As a result, Vodacom said it continues to use all means of recourse provided by the legislation, and has initiated a review of the decision by the DGI, while it put in place measures to ensure the continuity of its services.
“Vodacom reminds the public and all authorities that it is and remains a good corporate citizen, respectful of the laws and regulations in force in the Democratic Republic of Congo, as its services always show a high sense of fiscal civic-mindedness and that it rigorously applies the policy of good governance, respect for the rule of law and transparency,” said the company.
Reacting to the news, analysts say the situation is complex and may drag down the company and scupper investment plans.
Mark Walker, associate vice-president, Sub-Saharan Africa at IDC, comments: “Vodacom is, like any other business, required to achieve commercial performance objectives related to costs, revenues and profitability.
“If these goals are not met, then investment is questioned and, if found unsatisfactory, then reduced or ended.
“This has significant implications for rollout of telecoms services, hiring of staff and building capacity for future growth.
“A significant tax bill like this hits directly on the profitability of the company and will certainly be factored into ongoing strategic and operational planning.

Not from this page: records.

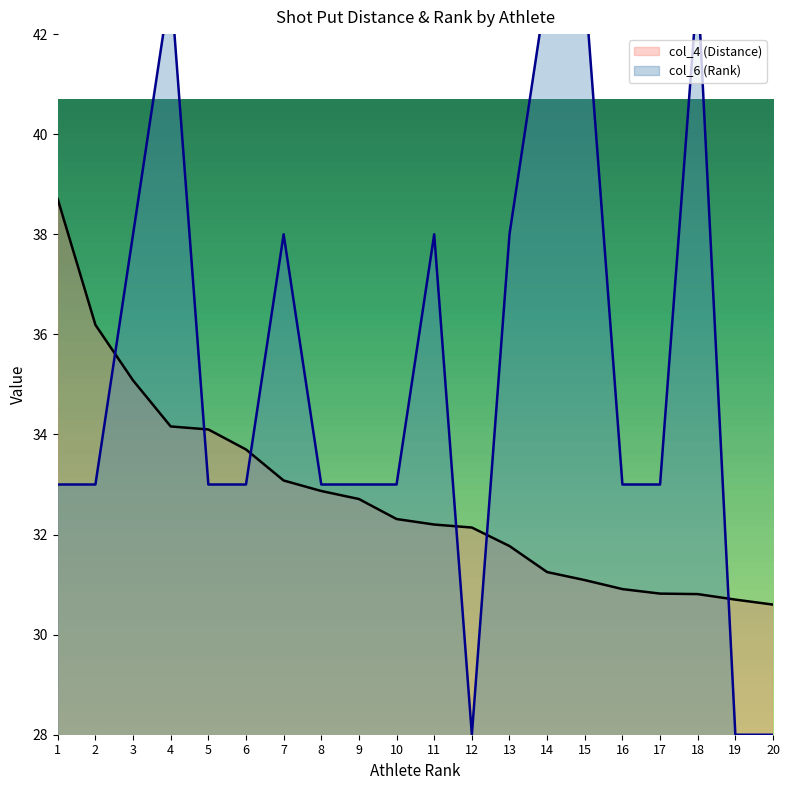

How many intersections are there between col_4 (Distance) and col_6 (Rank)?

6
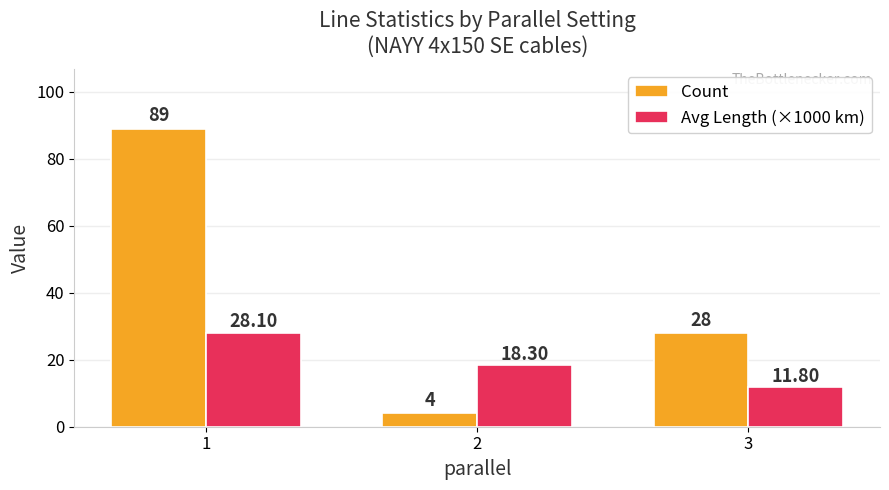

How many bars are there in each group?

2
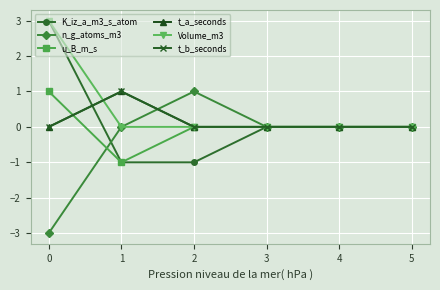

What is the minimum value for n_g_atoms_m3?

-3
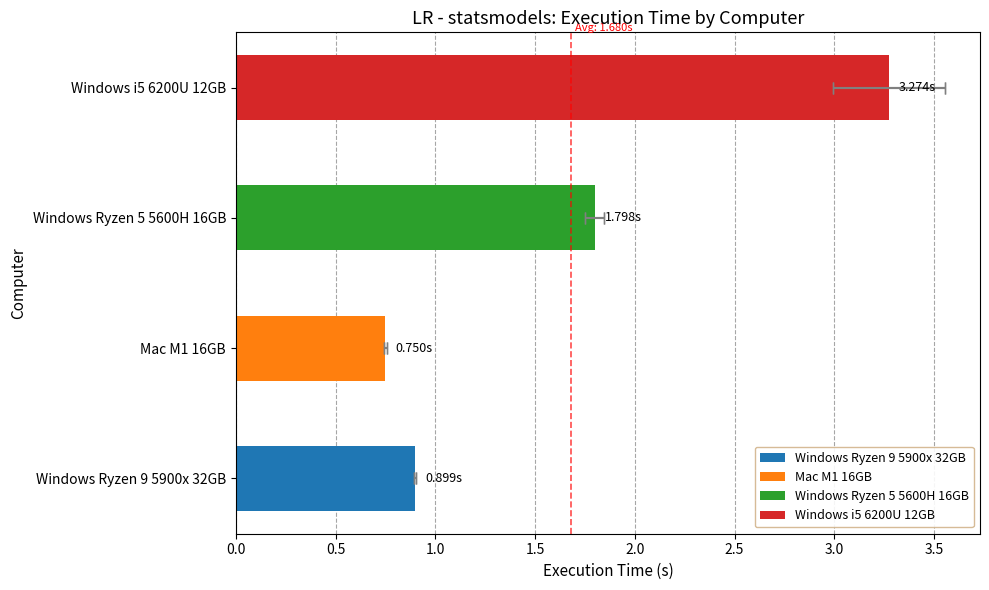

The Mac M1 16GB series shows 0.7 at 4. True or false?

True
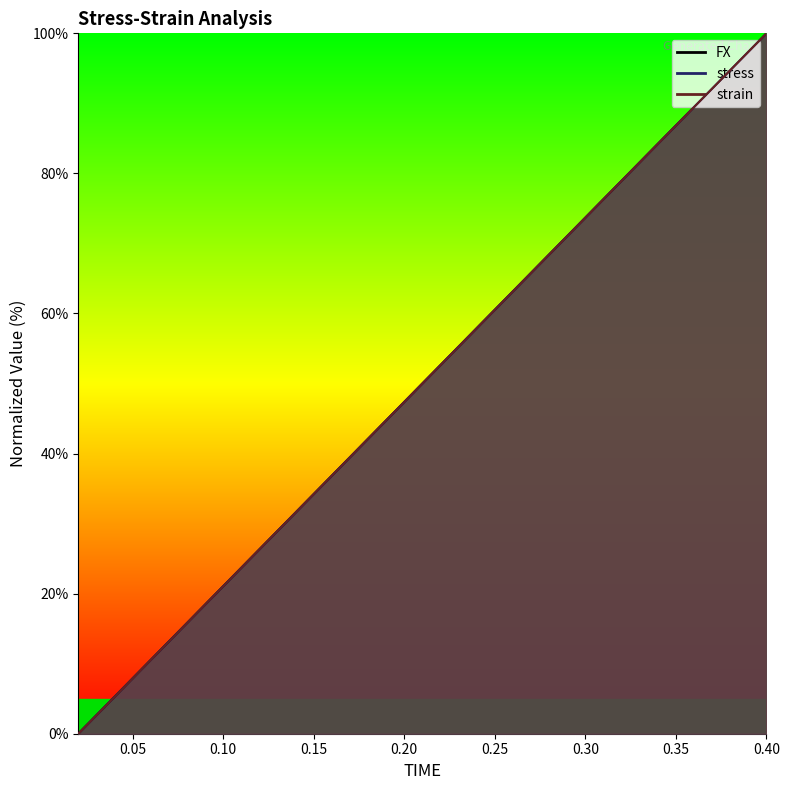

How many values in the stress series exceed 52?

10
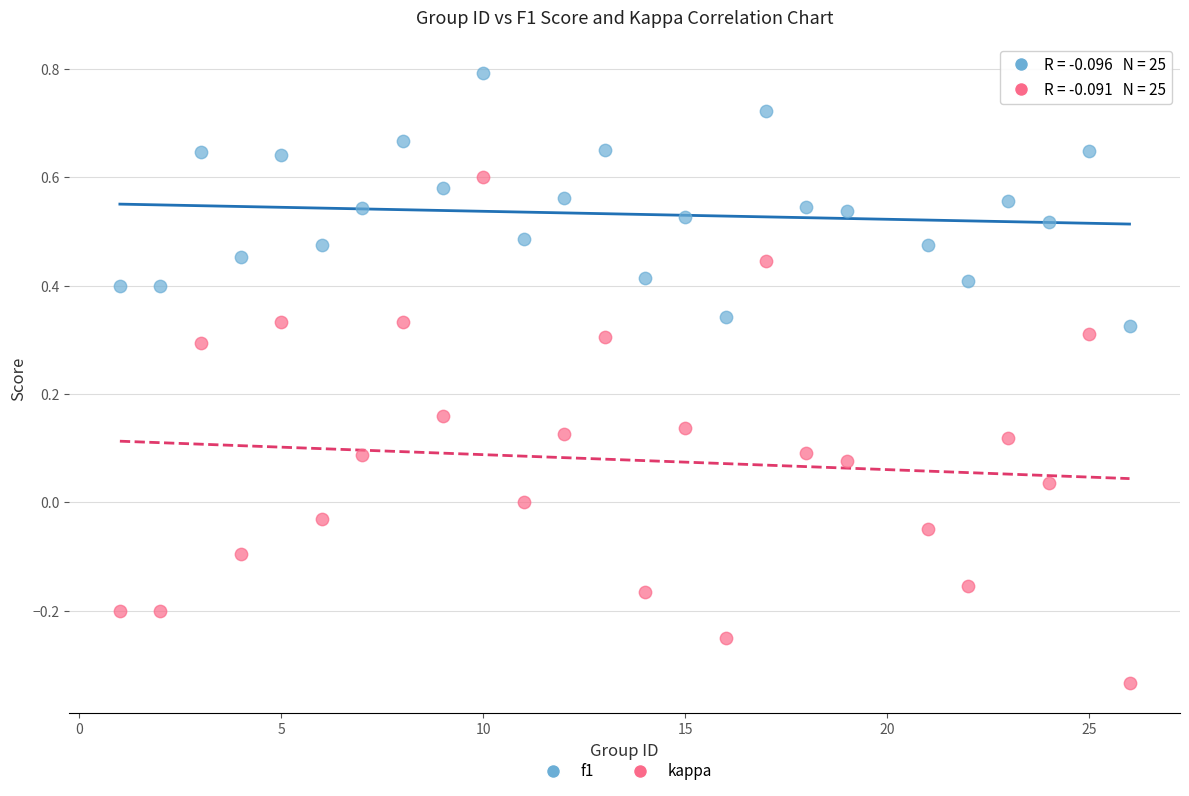

Which series reaches the maximum Y coordinate?

f1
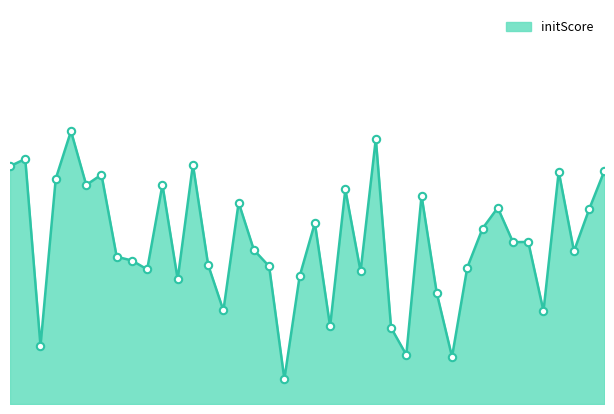

Does the chart have visible grid lines?

No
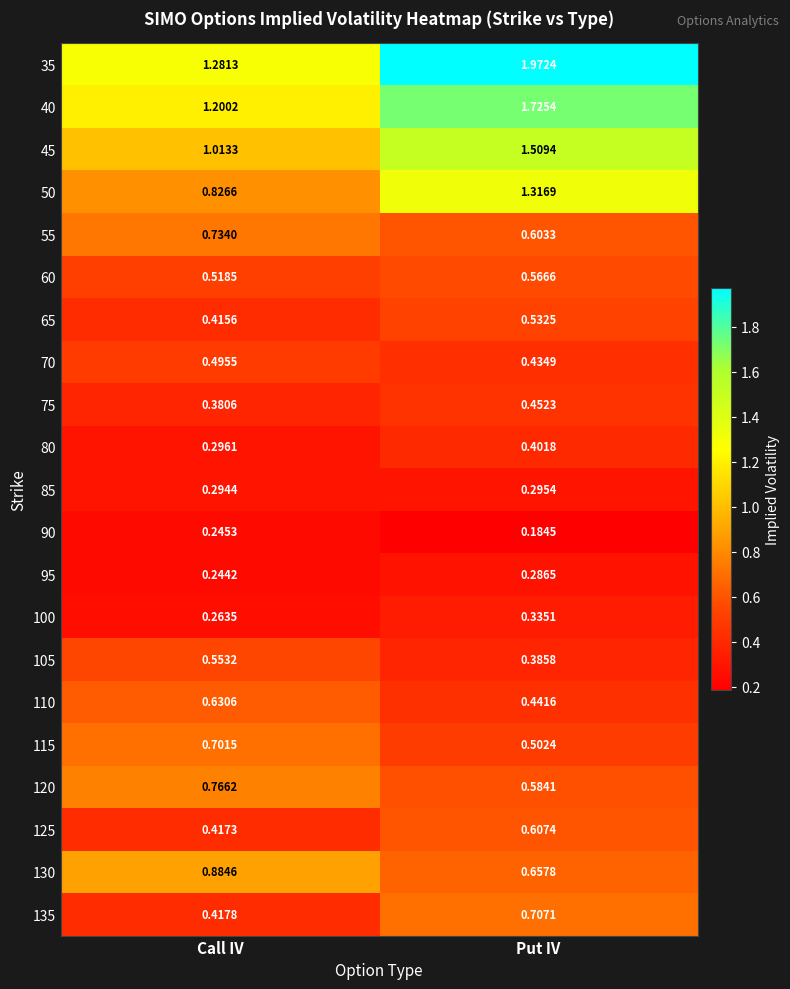

At which label is 130 closest to 0?

Put IV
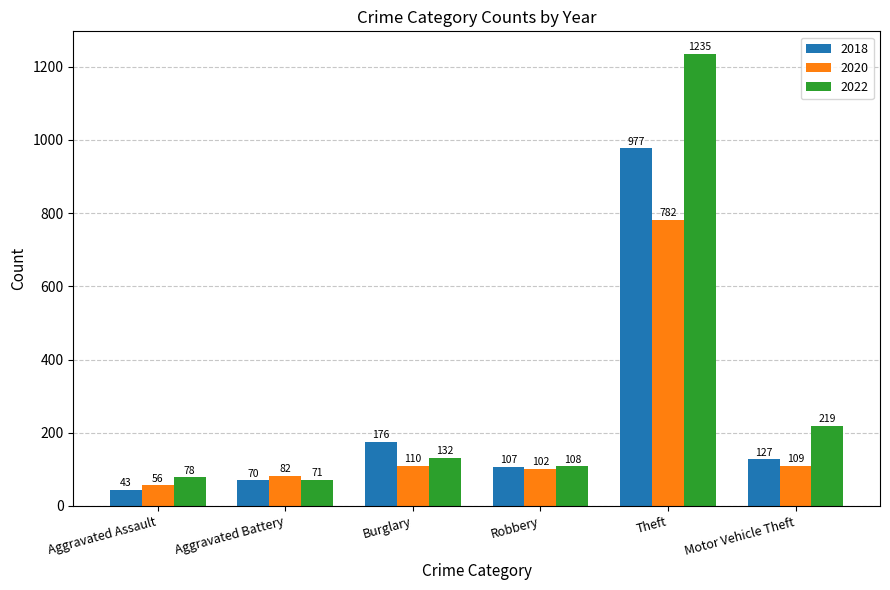

Reading left to right, list all the values displayed in this chart.

2018: Aggravated Assault=43	Aggravated Battery=70	Burglary=176	Robbery=107	Theft=977	Motor Vehicle Theft=127
2020: Aggravated Assault=56	Aggravated Battery=82	Burglary=110	Robbery=102	Theft=782	Motor Vehicle Theft=109
2022: Aggravated Assault=78	Aggravated Battery=71	Burglary=132	Robbery=108	Theft=1235	Motor Vehicle Theft=219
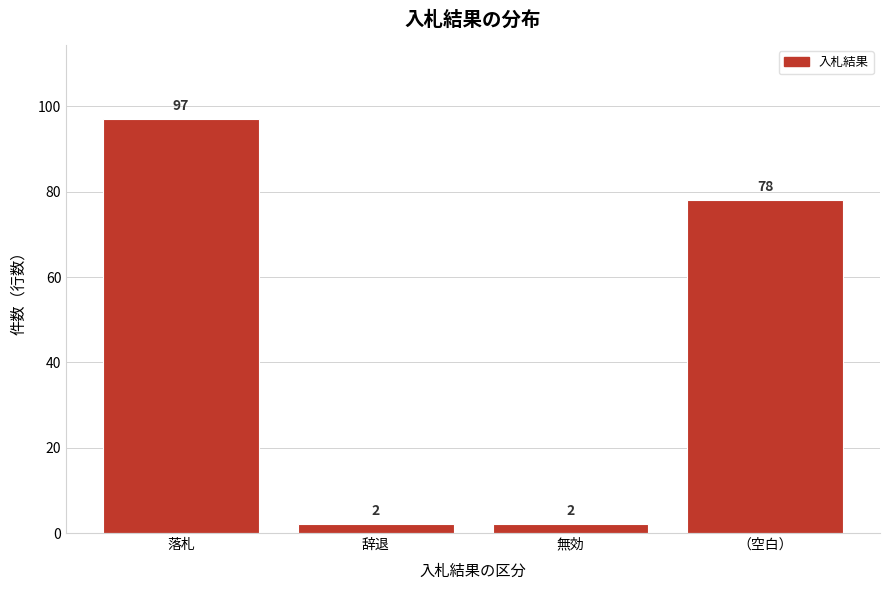

Reading right to left, transcribe all the data shown in this chart.

78	2	2	97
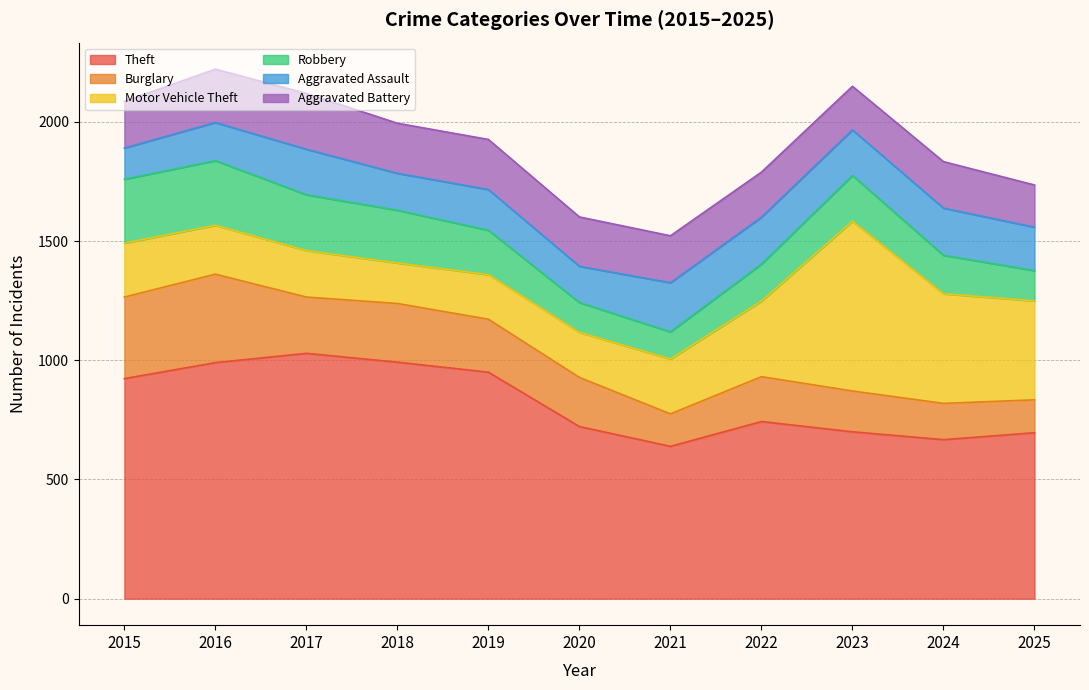

At how many categories does at least one series exceed 577?

11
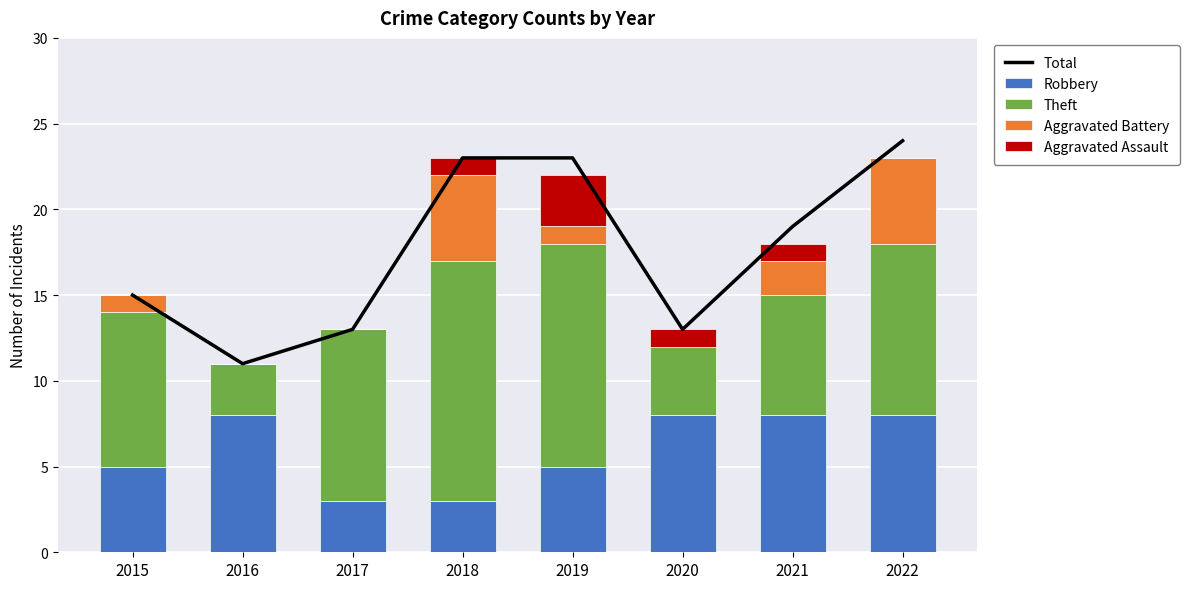

At how many categories does at least one series exceed 15?

4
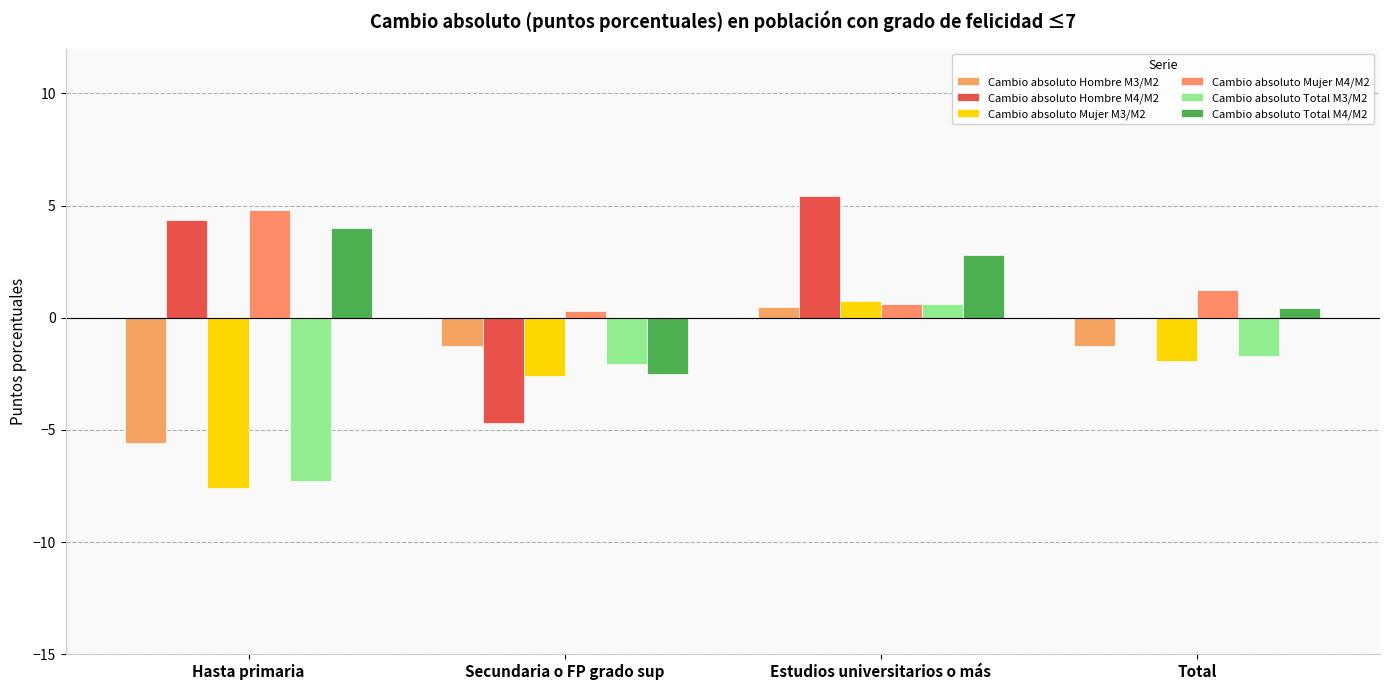

What is the average value of the Cambio absoluto Hombre M3/M2 series?

-1.9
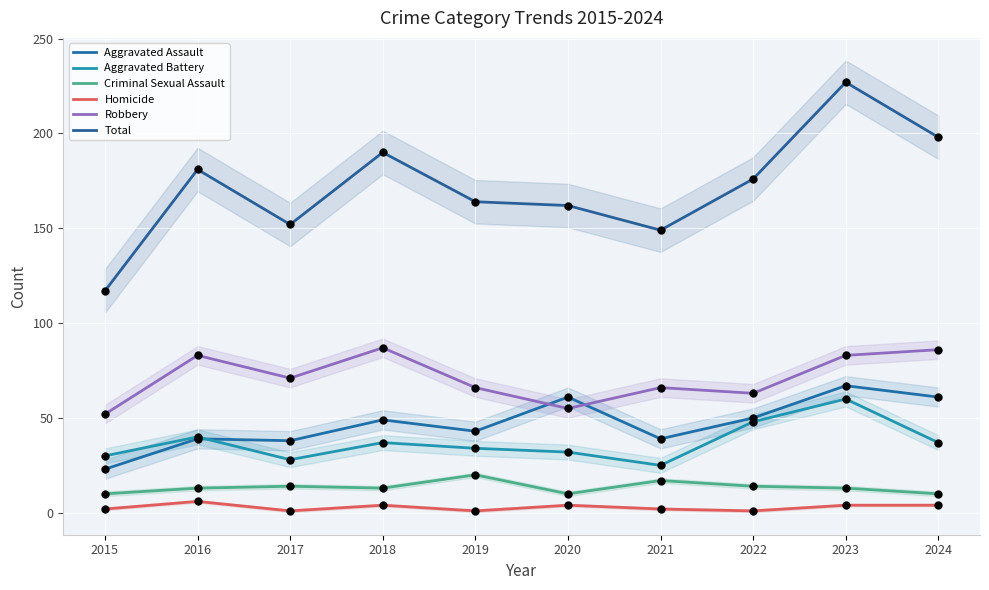

What are all the series names shown in the legend?

Aggravated Assault, Aggravated Battery, Criminal Sexual Assault, Homicide, Robbery, Total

The fine is around 4% of Vodacom’s 2022 revenue, so the impact is significant overall.”
Similarly, Peter Takaendesa, head of equities at Mergence Investment Managers, says the DRC has been a tricky operating environment for a while, and the authorities there “are now getting bolder and looking for a bigger piece of the pie”.
He comments: “The amounts involved are quite material and will surely impair most of expected returns from the capital invested in that country. This is not unique to Vodacom and the operating environment is unlikely to change as this is an institutional setup.
“Fortunately for Vodacom, its South African operations still dominate group cash flows and the market has mostly been comfortable to look past issues from the rest of Africa.”
However, Takaendesa says this will change significantly over the next few years, as Vodacom is accelerating its investments and exposure to the rest of Africa by acquiring parent Vodafone’s stakes in Kenya and Egypt, as well as recently entering the Ethiopian market.
“The Vodacom investment case is therefore changing into a higher risk and higher potential growth story, compared to a relatively safe and steady growth play.”